Applying the rule above stated, we think plaintiff has sufficiently alleged a basis of fact which would bring the occurrence of September 17, 1945, within the judicial interpretation of an "accident".

Proceeding to a consideration of the plea of prescription, we find that defendant urges the application of the period of one year prescription upon the ground that compensation payments to plaintiff had terminated on May 13, 1946, well more than a year prior to the filing of plaintiff's petition on September 8, 1947. While this is an obvious fact, it is nonetheless true that plaintiff has alleged a resumption of light work in the employment of defendant in accordance with the suggestion of the company doctors, in which light employment he continued until "on or about September 12, 1946".

We think it is well settled that the payment of wages either in the nature or in lieu of compensation is sufficient to interrupt the running of the period of prescription or pre-emption here relied upon.
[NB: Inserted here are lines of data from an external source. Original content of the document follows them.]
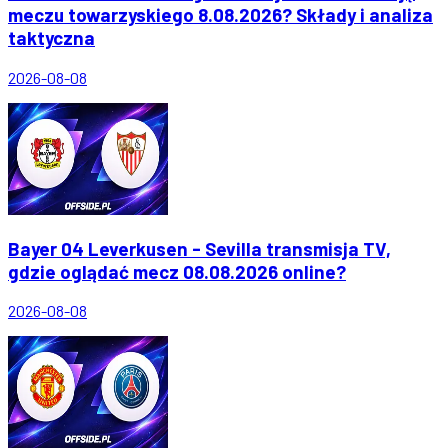
meczu towarzyskiego 8.08.2026? Składy i analiza
taktyczna
2026-08-08
Bayer 04 Leverkusen - Sevilla transmisja TV,
gdzie oglądać mecz 08.08.2026 online?
2026-08-08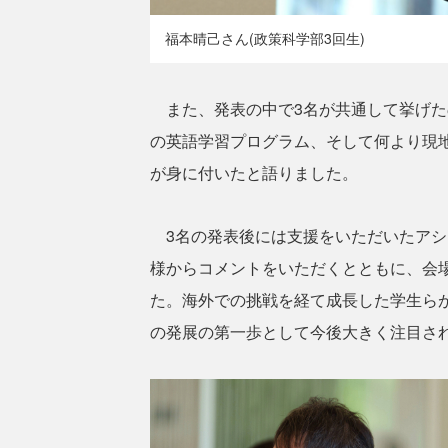
福本晴己さん(政策科学部3回生)
また、発表の中で3名が共通して挙げた
の英語学習プログラム、そして何より現
が身に付いたと語りました。
3名の発表後には支援をいただいたアシッ
様からコメントをいただくとともに、会
た。海外での挑戦を経て成長した学生ら
の発展の第一歩として今後大きく注目され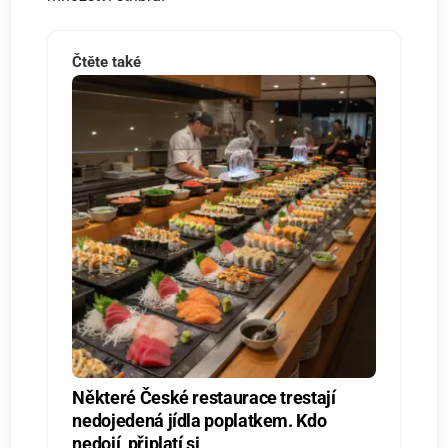
Čtěte také
Některé České restaurace trestají
nedojedená jídla poplatkem. Kdo
nedojí, připlatí si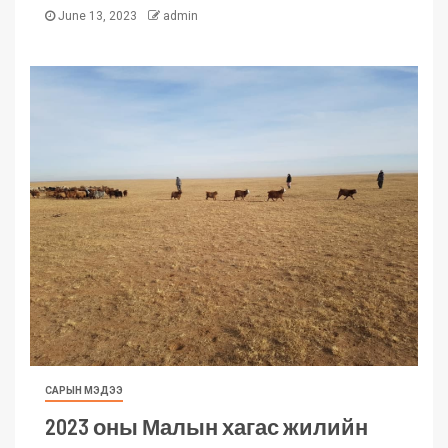
June 13, 2023
admin
САРЫН МЭДЭЭ
2023 оны Малын хагас жилийн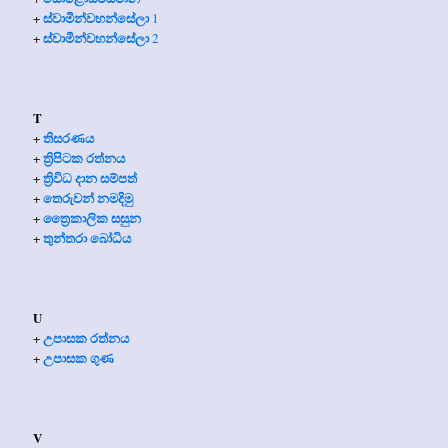
ස්වාමීන්වහන්සේලා
+
1
ස්වාමීන්වහන්සේලා
+
2
T
තිසරණය
+
ත්‍රිපිටක රත්නය
+
ත්‍රිවිධ දාන සම්පත්
+
තෙරුවන් නමදිමු
+
ත්‍රෛකාලික සසුන
+
තුන්තරා බෝධිය
+
U
උපාසක රත්නය
+
උපාසක ගුණ
+
V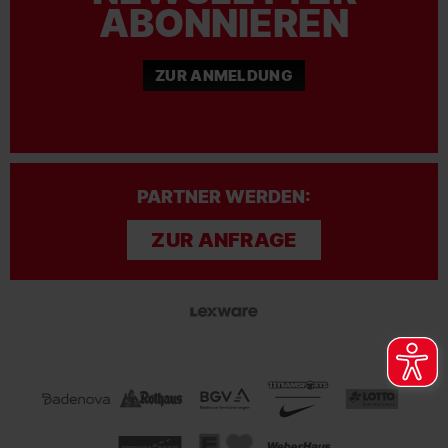
ABONNIEREN
ZUR ANMELDUNG
PARTNER WERDEN:
ZUR ANFRAGE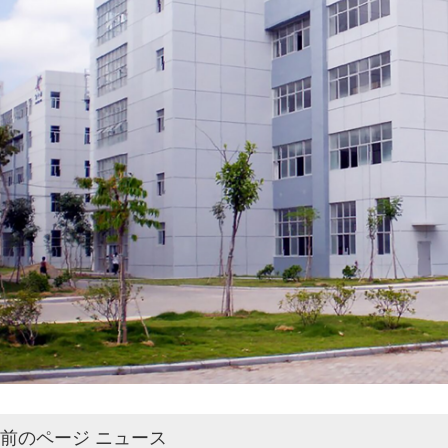
前のページ ニュース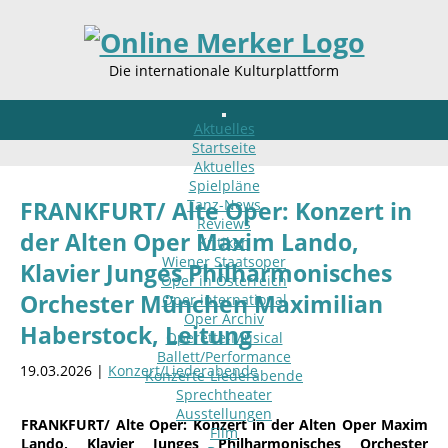
Die internationale Kulturplattform
Aktuelles
Startseite
Aktuelles
Spielpläne
Tanz-News
FRANKFURT/ Alte Oper: Konzert in
Reviews
der Alten Oper Maxim Lando,
Kritiken
Wiener Staatsoper
Klavier Junges Philharmonisches
Oper in Österreich
Orchester München Maximilian
Oper international
Oper Archiv
Haberstock, Leitung
Operette-Musical
Ballett/Performance
19.03.2026 |
Konzert/Liederabende
Konzerte-Liederabende
Sprechtheater
Ausstellungen
FRANKFURT/ Alte Oper: Konzert in der Alten Oper Maxim
Film
Lando, Klavier Junges Philharmonisches Orchester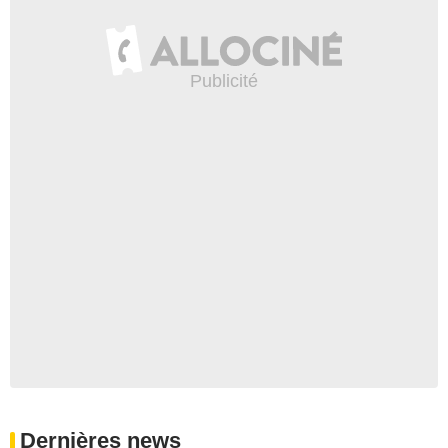
Dernières news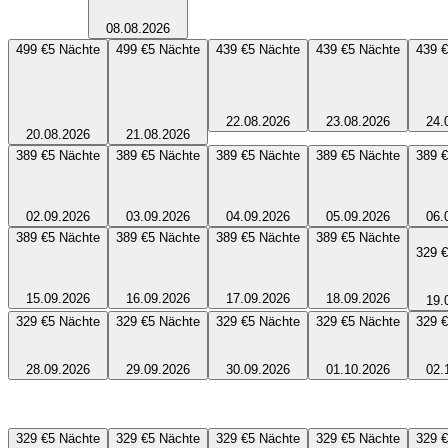
08.08.2026
499 €
5
Nächte
499 €
5
Nächte
439 €
5
Nächte
439 €
5
Nächte
439 €
22.08.2026
23.08.2026
24.
20.08.2026
21.08.2026
389 €
5
Nächte
389 €
5
Nächte
389 €
5
Nächte
389 €
5
Nächte
389 €
02.09.2026
03.09.2026
04.09.2026
05.09.2026
06.
389 €
5
Nächte
389 €
5
Nächte
389 €
5
Nächte
389 €
5
Nächte
329 €
15.09.2026
16.09.2026
17.09.2026
18.09.2026
19.
329 €
5
Nächte
329 €
5
Nächte
329 €
5
Nächte
329 €
5
Nächte
329 €
28.09.2026
29.09.2026
30.09.2026
01.10.2026
02.
329 €
5
Nächte
329 €
5
Nächte
329 €
5
Nächte
329 €
5
Nächte
329 €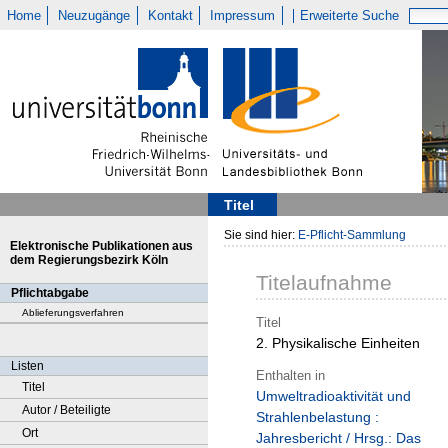
Home
Neuzugänge
Kontakt
Impressum
Erweiterte Suche
Titel
Sie sind hier:
E-Pflicht-Sammlung
Elektronische Publikationen aus
dem Regierungsbezirk Köln
Titelaufnahme
Pflichtabgabe
Ablieferungsverfahren
Titel
2. Physikalische Einheiten
Listen
Enthalten in
Titel
Umweltradioaktivität und
Autor / Beteiligte
Strahlenbelastung :
Ort
Jahresbericht / Hrsg.: Das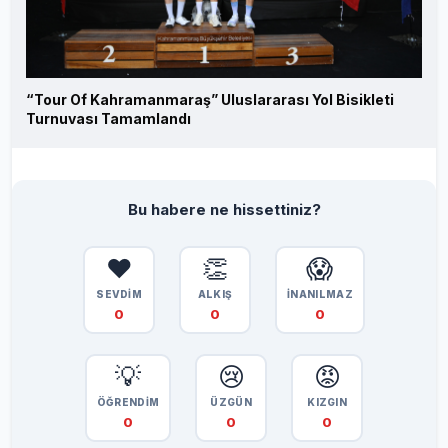
“Tour Of Kahramanmaraş” Uluslararası Yol Bisikleti
Turnuvası Tamamlandı
Bu habere ne hissettiniz?
❤️
👏
😱
SEVDİM
ALKIŞ
İNANILMAZ
0
0
0
💡
😢
😡
ÖĞRENDİM
ÜZGÜN
KIZGIN
0
0
0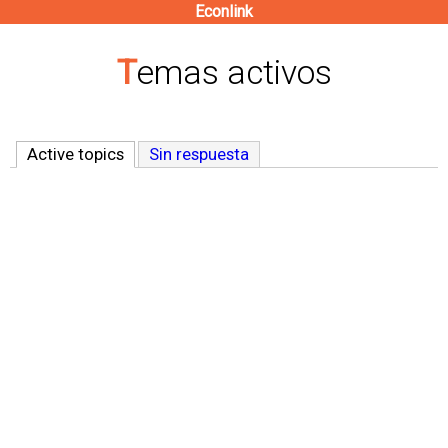
Econlink
Pasar
al
Temas activos
contenido
principal
Active topics
(solapa activa)
Sin respuesta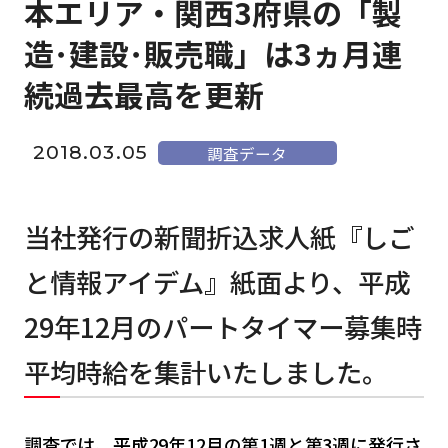
本エリア・関西3府県の「製
造･建設･販売職」は3ヵ月連
続過去最高を更新
2018.03.05
調査データ
当社発行の新聞折込求人紙『しご
と情報アイデム』紙面より、平成
29年12月のパートタイマー募集時
平均時給を集計いたしました。
調査では、平成29年12月の第1週と第3週に発行さ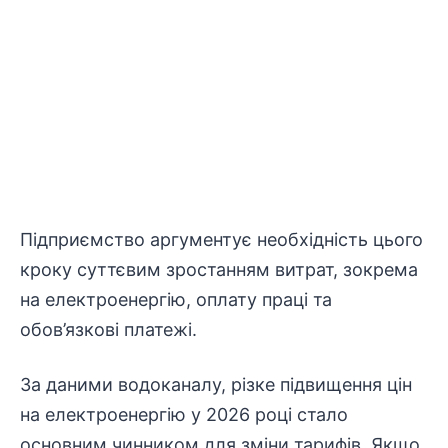
Підприємство аргументує необхідність цього
кроку суттєвим зростанням витрат, зокрема
на електроенергію, оплату праці та
обов’язкові платежі.
За даними водоканалу, різке підвищення цін
на електроенергію у 2026 році стало
основним чинником для зміни тарифів. Якщо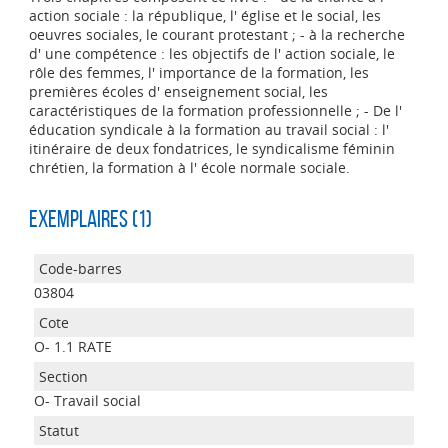
action sociale : la république, l' église et le social, les
oeuvres sociales, le courant protestant ; - à la recherche
d' une compétence : les objectifs de l' action sociale, le
rôle des femmes, l' importance de la formation, les
premières écoles d' enseignement social, les
caractéristiques de la formation professionnelle ; - De l'
éducation syndicale à la formation au travail social : l'
itinéraire de deux fondatrices, le syndicalisme féminin
chrétien, la formation à l' école normale sociale.
Exemplaires (1)
03804
O- 1.1 RATE
O- Travail social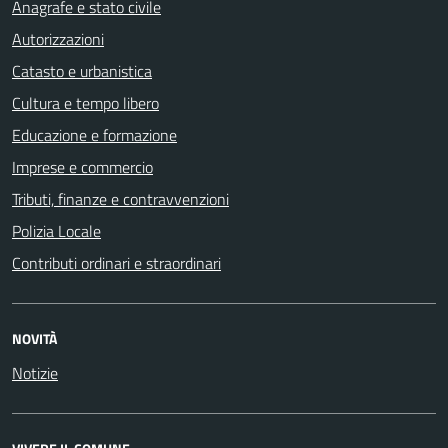
Anagrafe e stato civile
Autorizzazioni
Catasto e urbanistica
Cultura e tempo libero
Educazione e formazione
Imprese e commercio
Tributi, finanze e contravvenzioni
Polizia Locale
Contributi ordinari e straordinari
NOVITÀ
Notizie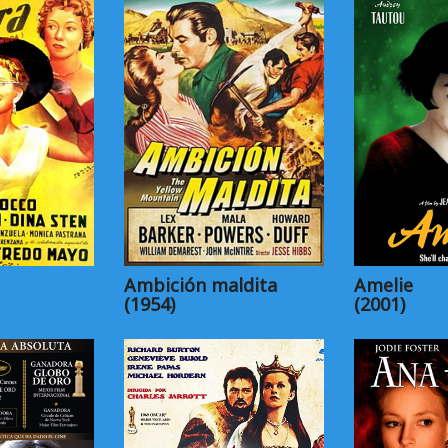
Ambición maldita
Amelie
(1954)
(2001)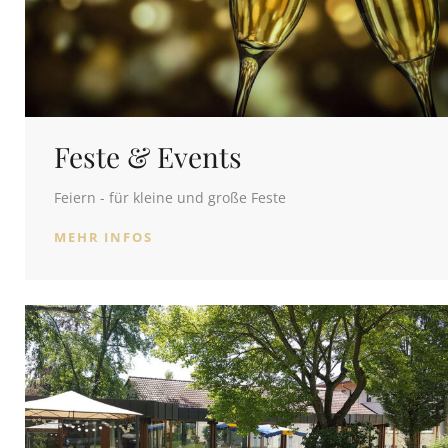
Feste & Events
Feiern - für kleine und große Feste
MEHR INFOS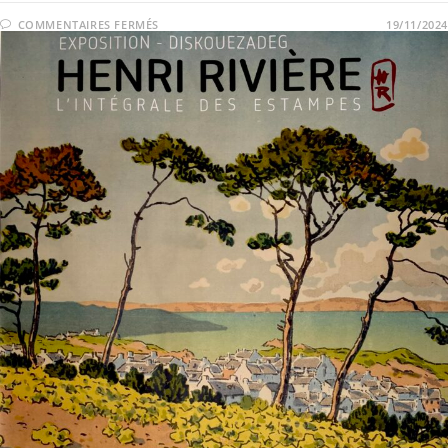
COMMENTAIRES FERMÉS
19/11/2024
Cases on this point were commented upon in the opinion of Justice Hamiter in the Supreme Court case of Arnold v. Solvay *637 Process Company, 207 La. 8, 20 So.2d 407, in which it was observed that payments made to an employee for the performance of light services constitute a recognition by the parties that the employee had a just claim for disability benefits, and, further, that such payments interrupted the foreclosing of the employee's right to sue. This proposition is supported by pronouncements in Carpenter v. E. I. Dupont De Nemours Co., La. App., 194 So. 99, and Heard v. Receivers of Parker Gravel Company, La. App., 194 So. 142.

Consideration of the allegations of plaintiff's petition, in the light of the jurisprudence noted, constrains us to hold that the plea of prescription was also improperly sustained.

For the reasons assigned the judgment appealed from, maintaining the exception of no cause nor right of action and the plea of prescription and rejecting plaintiff's demands, is annulled, reversed and set aside, and the suit is now remanded to the Honorable the Twenty-Sixth Judicial District Court in and for the Parish of Webster for further proceedings. Costs of this appeal are taxed against defendant-appellee.